Star Trek: The Next Generation
"Heart of Glory"
Air date: 3/21/1988
Teleplay by Maurice Hurley
Story by Maurice Hurley and Herbert Wright & D.C. Fontana
Directed by Robert Bowman
Review by Jamahl Epsicokhan
A long last, it's the Worf episode we've all been waiting for, giving this guy his first real spotlight in a season where we had no idea who the hell he was (aside from "that Klingon guy").
The Enterprise crew rescues three Klingon survivors from a Talarian vessel just before it explodes (the episode benefits from some convincing and gritty production design on board the wrecked Talarian ship). One of the Klingons dies on the operating table; the other two offer up a less-than-convincing story about how they came to be on the Talarian ship. In reality, they are fugitives from the Klingon Empire who destroyed a Klingon ship sent to bring them in. While on board the Enterprise, the two Klingons, Korris (Vaughn Armstrong) and Konmel (Charles H. Hyman), attempt to convince Worf to join them out of a sense of shared Klingon warrior brotherhood.
The episode has a few problems, mostly involving the story's confused attempts to create drama from the question of whether Worf will actually join these two fugitives. I'll concede that Worf feels the warrior's call and has some sympathy for these two Klingons' state of mind, but he also clearly ignores the fact that these are dangerous men, and after they confess to him that they destroyed the Klingon ship, Worf takes them on a tour of sensitive areas of the ship, which I find doubtful. Then there's the standoff between the Klingons and Yar's security team, which makes much out of the question of Worf's loyalty before becoming a nonstarter.
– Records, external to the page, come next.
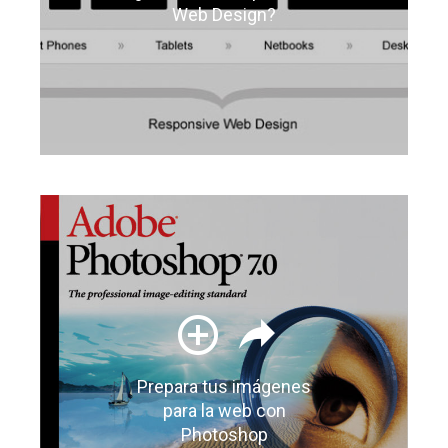
Web Design?
Prepara tus imágenes
para la web con
Photoshop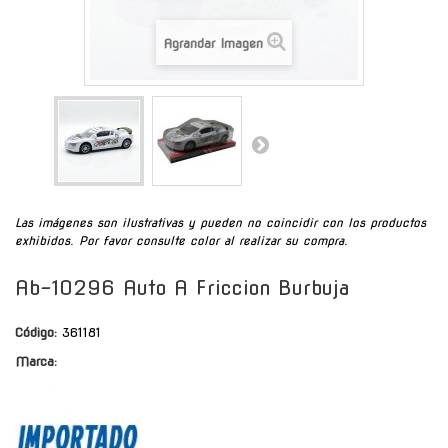
Agrandar Imagen
Las imágenes son ilustrativas y pueden no coincidir con los productos
exhibidos. Por favor consulte color al realizar su compra.
Ab-10296 Auto A Friccion Burbuja
Código:
361181
Marca: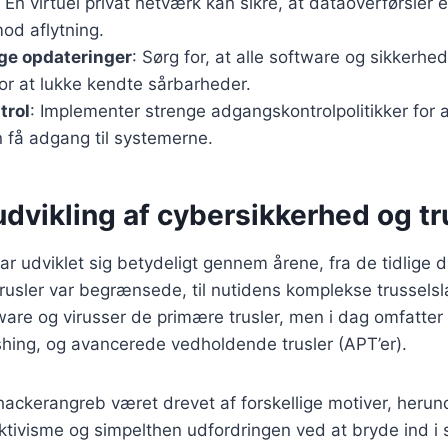
: En virtuel privat netværk kan sikre, at dataoverførsler 
od aflytning.
e opdateringer
: Sørg for, at alle software og sikkerhe
or at lukke kendte sårbarheder.
trol
: Implementer strenge adgangskontrolpolitikker for
 få adgang til systemerne.
udvikling af cybersikkerhed og tr
r udviklet sig betydeligt gennem årene, fra de tidlige 
 trusler var begrænsede, til nutidens komplekse trussels
ware og virusser de primære trusler, men i dag omfatter 
hing, og avancerede vedholdende trusler (APT’er).
 hackerangreb været drevet af forskellige motiver, heru
 aktivisme og simpelthen udfordringen ved at bryde ind i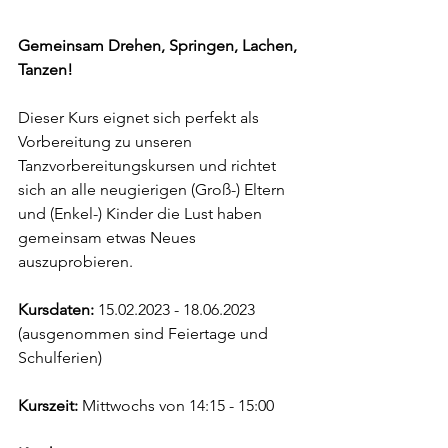
Gemeinsam Drehen, Springen, Lachen, 
Tanzen! 
Dieser Kurs eignet sich perfekt als 
Vorbereitung zu unseren 
Tanzvorbereitungskursen und richtet 
sich an alle neugierigen (Groß-) Eltern 
und (Enkel-) Kinder die Lust haben 
gemeinsam etwas Neues 
auszuprobieren.
Kursdaten: 
15.02.2023 - 18.06.2023 
(ausgenommen sind Feiertage und 
Schulferien)
Kurszeit:
 Mittwochs von 14:15 - 15:00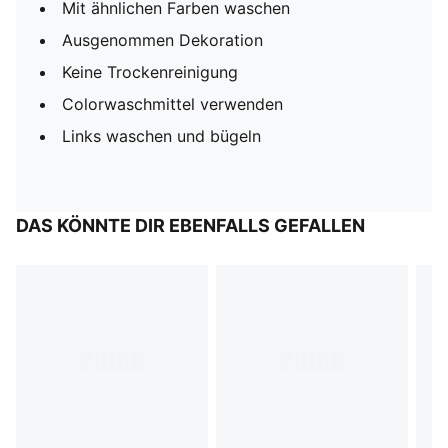
Mit ähnlichen Farben waschen
Ausgenommen Dekoration
Keine Trockenreinigung
Colorwaschmittel verwenden
Links waschen und bügeln
DAS KÖNNTE DIR EBENFALLS GEFALLEN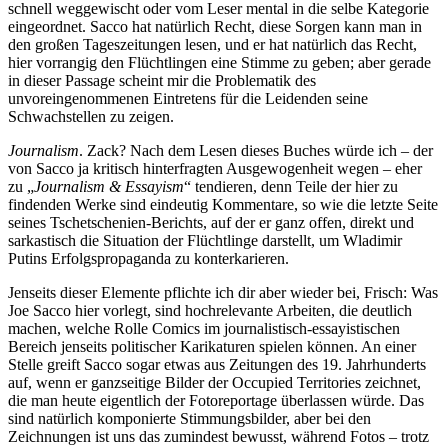
schnell weggewischt oder vom Leser mental in die selbe Kategorie
eingeordnet. Sacco hat natürlich Recht, diese Sorgen kann man in
den großen Tageszeitungen lesen, und er hat natürlich das Recht,
hier vorrangig den Flüchtlingen eine Stimme zu geben; aber gerade
in dieser Passage scheint mir die Problematik des
unvoreingenommenen Eintretens für die Leidenden seine
Schwachstellen zu zeigen.
Journalism
. Zack? Nach dem Lesen dieses Buches würde ich – der
von Sacco ja kritisch hinterfragten Ausgewogenheit wegen – eher
zu „
Journalism & Essayism
“ tendieren, denn Teile der hier zu
findenden Werke sind eindeutig Kommentare, so wie die letzte Seite
seines Tschetschenien-Berichts, auf der er ganz offen, direkt und
sarkastisch die Situation der Flüchtlinge darstellt, um Wladimir
Putins Erfolgspropaganda zu konterkarieren.
Jenseits dieser Elemente pflichte ich dir aber wieder bei, Frisch: Was
Joe Sacco hier vorlegt, sind hochrelevante Arbeiten, die deutlich
machen, welche Rolle Comics im journalistisch-essayistischen
Bereich jenseits politischer Karikaturen spielen können. An einer
Stelle greift Sacco sogar etwas aus Zeitungen des 19. Jahrhunderts
auf, wenn er ganzseitige Bilder der Occupied Territories zeichnet,
die man heute eigentlich der Fotoreportage überlassen würde. Das
sind natürlich komponierte Stimmungsbilder, aber bei den
Zeichnungen ist uns das zumindest bewusst, während Fotos – trotz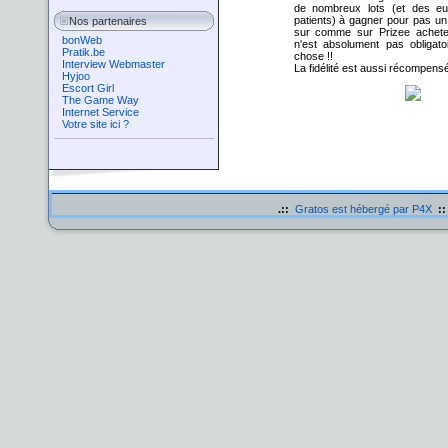
de nombreux lots (et des eu
patients) à gagner pour pas u
Nos partenaires
sur comme sur
P
rizee achet
bonWeb
n'est absolument pas obligat
Pratik.be
chose
!!
Interview Webmaster
La fidélité est aussi récompensé
Hyjoo
Escort Girl
The Game Way
Internet Service
Votre site ici ?
.::
Gratos est hébergé par P4X
::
The Enterprise crew seems as mystified about Worf as the writers, which strikes me as a little tough to swallow.
But the show has a lot of good elements that become launchpads for future Worf- and Klingon-themed shows. The warrior code, the death rituals, Worf's intriguing backstory, the notions of honor and brotherhood — all interesting stuff. The final showdown in engineering between Worf and Korris makes for some good dramatic fireworks (with Armstrong in full teeth-gnashing-madness mode) and ends with the first of many choices Worf makes that puts him uncomfortably in between his Klingon and Federation identities.